== Brief ==
All entries below must be given again exactly as they stand.

(Provided records begins)

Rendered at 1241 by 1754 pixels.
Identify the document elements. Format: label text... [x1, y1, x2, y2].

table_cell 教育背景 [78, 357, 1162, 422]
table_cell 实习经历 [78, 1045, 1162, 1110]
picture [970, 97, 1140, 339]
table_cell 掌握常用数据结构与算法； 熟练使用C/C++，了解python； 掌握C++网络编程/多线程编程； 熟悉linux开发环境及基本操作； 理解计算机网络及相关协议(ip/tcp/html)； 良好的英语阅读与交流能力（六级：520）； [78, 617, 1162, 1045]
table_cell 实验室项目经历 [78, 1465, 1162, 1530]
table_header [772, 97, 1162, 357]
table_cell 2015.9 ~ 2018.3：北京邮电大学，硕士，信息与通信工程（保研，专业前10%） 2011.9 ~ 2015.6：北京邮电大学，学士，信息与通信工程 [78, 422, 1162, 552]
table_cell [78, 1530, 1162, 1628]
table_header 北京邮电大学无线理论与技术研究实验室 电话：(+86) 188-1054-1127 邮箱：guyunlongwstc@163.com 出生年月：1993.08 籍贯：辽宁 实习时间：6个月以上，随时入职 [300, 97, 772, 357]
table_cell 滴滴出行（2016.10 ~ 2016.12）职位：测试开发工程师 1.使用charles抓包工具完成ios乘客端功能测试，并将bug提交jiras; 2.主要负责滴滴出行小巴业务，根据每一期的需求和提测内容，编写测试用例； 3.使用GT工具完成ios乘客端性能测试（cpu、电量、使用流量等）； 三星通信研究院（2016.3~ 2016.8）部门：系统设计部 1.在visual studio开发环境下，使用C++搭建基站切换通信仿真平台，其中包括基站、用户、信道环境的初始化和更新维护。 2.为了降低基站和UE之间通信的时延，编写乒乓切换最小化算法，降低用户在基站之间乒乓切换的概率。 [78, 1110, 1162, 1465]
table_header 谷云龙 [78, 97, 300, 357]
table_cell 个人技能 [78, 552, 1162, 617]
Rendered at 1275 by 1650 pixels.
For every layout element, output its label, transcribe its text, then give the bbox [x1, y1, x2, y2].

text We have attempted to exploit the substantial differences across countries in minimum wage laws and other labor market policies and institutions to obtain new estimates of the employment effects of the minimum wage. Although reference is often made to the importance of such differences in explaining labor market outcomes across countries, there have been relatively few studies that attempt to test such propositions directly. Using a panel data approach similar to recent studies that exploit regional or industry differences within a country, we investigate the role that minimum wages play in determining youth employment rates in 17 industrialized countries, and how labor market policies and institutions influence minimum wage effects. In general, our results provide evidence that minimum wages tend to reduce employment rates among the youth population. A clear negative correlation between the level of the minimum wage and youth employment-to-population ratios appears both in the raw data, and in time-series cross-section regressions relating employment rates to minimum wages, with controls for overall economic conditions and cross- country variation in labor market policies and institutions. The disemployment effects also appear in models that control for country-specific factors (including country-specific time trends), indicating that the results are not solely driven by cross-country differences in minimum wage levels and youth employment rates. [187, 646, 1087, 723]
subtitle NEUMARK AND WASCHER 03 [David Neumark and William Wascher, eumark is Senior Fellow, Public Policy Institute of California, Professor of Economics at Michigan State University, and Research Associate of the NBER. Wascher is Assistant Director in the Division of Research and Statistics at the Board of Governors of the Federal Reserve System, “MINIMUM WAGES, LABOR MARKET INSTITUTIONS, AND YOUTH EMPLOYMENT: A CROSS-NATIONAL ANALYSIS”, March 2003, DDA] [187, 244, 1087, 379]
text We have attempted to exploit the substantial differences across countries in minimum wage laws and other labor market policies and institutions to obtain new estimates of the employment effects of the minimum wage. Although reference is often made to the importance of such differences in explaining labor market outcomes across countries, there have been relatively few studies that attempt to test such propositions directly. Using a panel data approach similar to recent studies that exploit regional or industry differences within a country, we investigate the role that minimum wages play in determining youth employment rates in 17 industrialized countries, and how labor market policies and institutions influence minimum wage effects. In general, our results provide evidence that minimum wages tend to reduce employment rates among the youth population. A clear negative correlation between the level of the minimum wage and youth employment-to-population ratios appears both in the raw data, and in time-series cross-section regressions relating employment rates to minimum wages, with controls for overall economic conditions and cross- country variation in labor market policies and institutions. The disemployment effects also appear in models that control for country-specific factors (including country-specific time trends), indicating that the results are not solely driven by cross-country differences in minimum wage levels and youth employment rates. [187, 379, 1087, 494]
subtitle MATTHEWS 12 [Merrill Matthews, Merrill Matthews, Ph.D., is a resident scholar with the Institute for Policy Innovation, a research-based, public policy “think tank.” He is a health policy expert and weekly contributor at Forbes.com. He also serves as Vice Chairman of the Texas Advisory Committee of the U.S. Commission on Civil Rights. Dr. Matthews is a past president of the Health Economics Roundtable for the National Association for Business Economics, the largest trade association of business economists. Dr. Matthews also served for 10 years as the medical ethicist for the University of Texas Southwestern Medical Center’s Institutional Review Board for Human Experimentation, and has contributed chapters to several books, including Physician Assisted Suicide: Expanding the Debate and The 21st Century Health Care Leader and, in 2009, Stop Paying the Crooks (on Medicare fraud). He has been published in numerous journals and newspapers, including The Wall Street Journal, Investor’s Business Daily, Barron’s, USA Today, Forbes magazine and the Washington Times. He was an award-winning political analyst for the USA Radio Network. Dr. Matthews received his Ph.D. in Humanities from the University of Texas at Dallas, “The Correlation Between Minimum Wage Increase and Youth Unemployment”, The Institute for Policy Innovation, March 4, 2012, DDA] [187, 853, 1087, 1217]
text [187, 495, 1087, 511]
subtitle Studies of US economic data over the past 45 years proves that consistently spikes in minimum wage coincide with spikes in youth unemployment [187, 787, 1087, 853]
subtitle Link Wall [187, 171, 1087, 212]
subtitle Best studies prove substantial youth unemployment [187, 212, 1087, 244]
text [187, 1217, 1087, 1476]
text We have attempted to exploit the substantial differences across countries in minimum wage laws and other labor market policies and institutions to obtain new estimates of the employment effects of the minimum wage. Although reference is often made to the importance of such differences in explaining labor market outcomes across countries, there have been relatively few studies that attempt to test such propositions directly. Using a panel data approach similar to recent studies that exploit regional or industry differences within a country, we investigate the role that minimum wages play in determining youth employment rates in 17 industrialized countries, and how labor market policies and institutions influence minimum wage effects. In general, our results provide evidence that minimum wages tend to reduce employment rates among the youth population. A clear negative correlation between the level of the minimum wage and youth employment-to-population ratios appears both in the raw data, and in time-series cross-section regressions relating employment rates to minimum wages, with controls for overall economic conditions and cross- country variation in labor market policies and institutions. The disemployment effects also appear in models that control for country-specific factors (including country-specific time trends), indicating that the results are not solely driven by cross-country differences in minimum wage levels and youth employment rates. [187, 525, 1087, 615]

(Provided records ends)

== Result ==
Rendered at 1241 by 1754 pixels.
Identify the document elements. Format: label text... [x1, y1, x2, y2].

table_cell 教育背景 [78, 357, 1162, 422]
table_cell 实习经历 [78, 1045, 1162, 1110]
picture [970, 97, 1140, 339]
table_cell 掌握常用数据结构与算法； 熟练使用C/C++，了解python； 掌握C++网络编程/多线程编程； 熟悉linux开发环境及基本操作； 理解计算机网络及相关协议(ip/tcp/html)； 良好的英语阅读与交流能力（六级：520）； [78, 617, 1162, 1045]
table_cell 实验室项目经历 [78, 1465, 1162, 1530]
table_header [772, 97, 1162, 357]
table_cell 2015.9 ~ 2018.3：北京邮电大学，硕士，信息与通信工程（保研，专业前10%） 2011.9 ~ 2015.6：北京邮电大学，学士，信息与通信工程 [78, 422, 1162, 552]
table_cell [78, 1530, 1162, 1628]
table_header 北京邮电大学无线理论与技术研究实验室 电话：(+86) 188-1054-1127 邮箱：guyunlongwstc@163.com 出生年月：1993.08 籍贯：辽宁 实习时间：6个月以上，随时入职 [300, 97, 772, 357]
table_cell 滴滴出行（2016.10 ~ 2016.12）职位：测试开发工程师 1.使用charles抓包工具完成ios乘客端功能测试，并将bug提交jiras; 2.主要负责滴滴出行小巴业务，根据每一期的需求和提测内容，编写测试用例； 3.使用GT工具完成ios乘客端性能测试（cpu、电量、使用流量等）； 三星通信研究院（2016.3~ 2016.8）部门：系统设计部 1.在visual studio开发环境下，使用C++搭建基站切换通信仿真平台，其中包括基站、用户、信道环境的初始化和更新维护。 2.为了降低基站和UE之间通信的时延，编写乒乓切换最小化算法，降低用户在基站之间乒乓切换的概率。 [78, 1110, 1162, 1465]
table_header 谷云龙 [78, 97, 300, 357]
table_cell 个人技能 [78, 552, 1162, 617]
Rendered at 1275 by 1650 pixels.
For every layout element, output its label, transcribe its text, then give the bbox [x1, y1, x2, y2].

text We have attempted to exploit the substantial differences across countries in minimum wage laws and other labor market policies and institutions to obtain new estimates of the employment effects of the minimum wage. Although reference is often made to the importance of such differences in explaining labor market outcomes across countries, there have been relatively few studies that attempt to test such propositions directly. Using a panel data approach similar to recent studies that exploit regional or industry differences within a country, we investigate the role that minimum wages play in determining youth employment rates in 17 industrialized countries, and how labor market policies and institutions influence minimum wage effects. In general, our results provide evidence that minimum wages tend to reduce employment rates among the youth population. A clear negative correlation between the level of the minimum wage and youth employment-to-population ratios appears both in the raw data, and in time-series cross-section regressions relating employment rates to minimum wages, with controls for overall economic conditions and cross- country variation in labor market policies and institutions. The disemployment effects also appear in models that control for country-specific factors (including country-specific time trends), indicating that the results are not solely driven by cross-country differences in minimum wage levels and youth employment rates. [187, 646, 1087, 723]
subtitle NEUMARK AND WASCHER 03 [David Neumark and William Wascher, eumark is Senior Fellow, Public Policy Institute of California, Professor of Economics at Michigan State University, and Research Associate of the NBER. Wascher is Assistant Director in the Division of Research and Statistics at the Board of Governors of the Federal Reserve System, “MINIMUM WAGES, LABOR MARKET INSTITUTIONS, AND YOUTH EMPLOYMENT: A CROSS-NATIONAL ANALYSIS”, March 2003, DDA] [187, 244, 1087, 379]
text We have attempted to exploit the substantial differences across countries in minimum wage laws and other labor market policies and institutions to obtain new estimates of the employment effects of the minimum wage. Although reference is often made to the importance of such differences in explaining labor market outcomes across countries, there have been relatively few studies that attempt to test such propositions directly. Using a panel data approach similar to recent studies that exploit regional or industry differences within a country, we investigate the role that minimum wages play in determining youth employment rates in 17 industrialized countries, and how labor market policies and institutions influence minimum wage effects. In general, our results provide evidence that minimum wages tend to reduce employment rates among the youth population. A clear negative correlation between the level of the minimum wage and youth employment-to-population ratios appears both in the raw data, and in time-series cross-section regressions relating employment rates to minimum wages, with controls for overall economic conditions and cross- country variation in labor market policies and institutions. The disemployment effects also appear in models that control for country-specific factors (including country-specific time trends), indicating that the results are not solely driven by cross-country differences in minimum wage levels and youth employment rates. [187, 379, 1087, 494]
subtitle MATTHEWS 12 [Merrill Matthews, Merrill Matthews, Ph.D., is a resident scholar with the Institute for Policy Innovation, a research-based, public policy “think tank.” He is a health policy expert and weekly contributor at Forbes.com. He also serves as Vice Chairman of the Texas Advisory Committee of the U.S. Commission on Civil Rights. Dr. Matthews is a past president of the Health Economics Roundtable for the National Association for Business Economics, the largest trade association of business economists. Dr. Matthews also served for 10 years as the medical ethicist for the University of Texas Southwestern Medical Center’s Institutional Review Board for Human Experimentation, and has contributed chapters to several books, including Physician Assisted Suicide: Expanding the Debate and The 21st Century Health Care Leader and, in 2009, Stop Paying the Crooks (on Medicare fraud). He has been published in numerous journals and newspapers, including The Wall Street Journal, Investor’s Business Daily, Barron’s, USA Today, Forbes magazine and the Washington Times. He was an award-winning political analyst for the USA Radio Network. Dr. Matthews received his Ph.D. in Humanities from the University of Texas at Dallas, “The Correlation Between Minimum Wage Increase and Youth Unemployment”, The Institute for Policy Innovation, March 4, 2012, DDA] [187, 853, 1087, 1217]
text [187, 495, 1087, 511]
subtitle Studies of US economic data over the past 45 years proves that consistently spikes in minimum wage coincide with spikes in youth unemployment [187, 787, 1087, 853]
subtitle Link Wall [187, 171, 1087, 212]
subtitle Best studies prove substantial youth unemployment [187, 212, 1087, 244]
text [187, 1217, 1087, 1476]
text We have attempted to exploit the substantial differences across countries in minimum wage laws and other labor market policies and institutions to obtain new estimates of the employment effects of the minimum wage. Although reference is often made to the importance of such differences in explaining labor market outcomes across countries, there have been relatively few studies that attempt to test such propositions directly. Using a panel data approach similar to recent studies that exploit regional or industry differences within a country, we investigate the role that minimum wages play in determining youth employment rates in 17 industrialized countries, and how labor market policies and institutions influence minimum wage effects. In general, our results provide evidence that minimum wages tend to reduce employment rates among the youth population. A clear negative correlation between the level of the minimum wage and youth employment-to-population ratios appears both in the raw data, and in time-series cross-section regressions relating employment rates to minimum wages, with controls for overall economic conditions and cross- country variation in labor market policies and institutions. The disemployment effects also appear in models that control for country-specific factors (including country-specific time trends), indicating that the results are not solely driven by cross-country differences in minimum wage levels and youth employment rates. [187, 525, 1087, 615]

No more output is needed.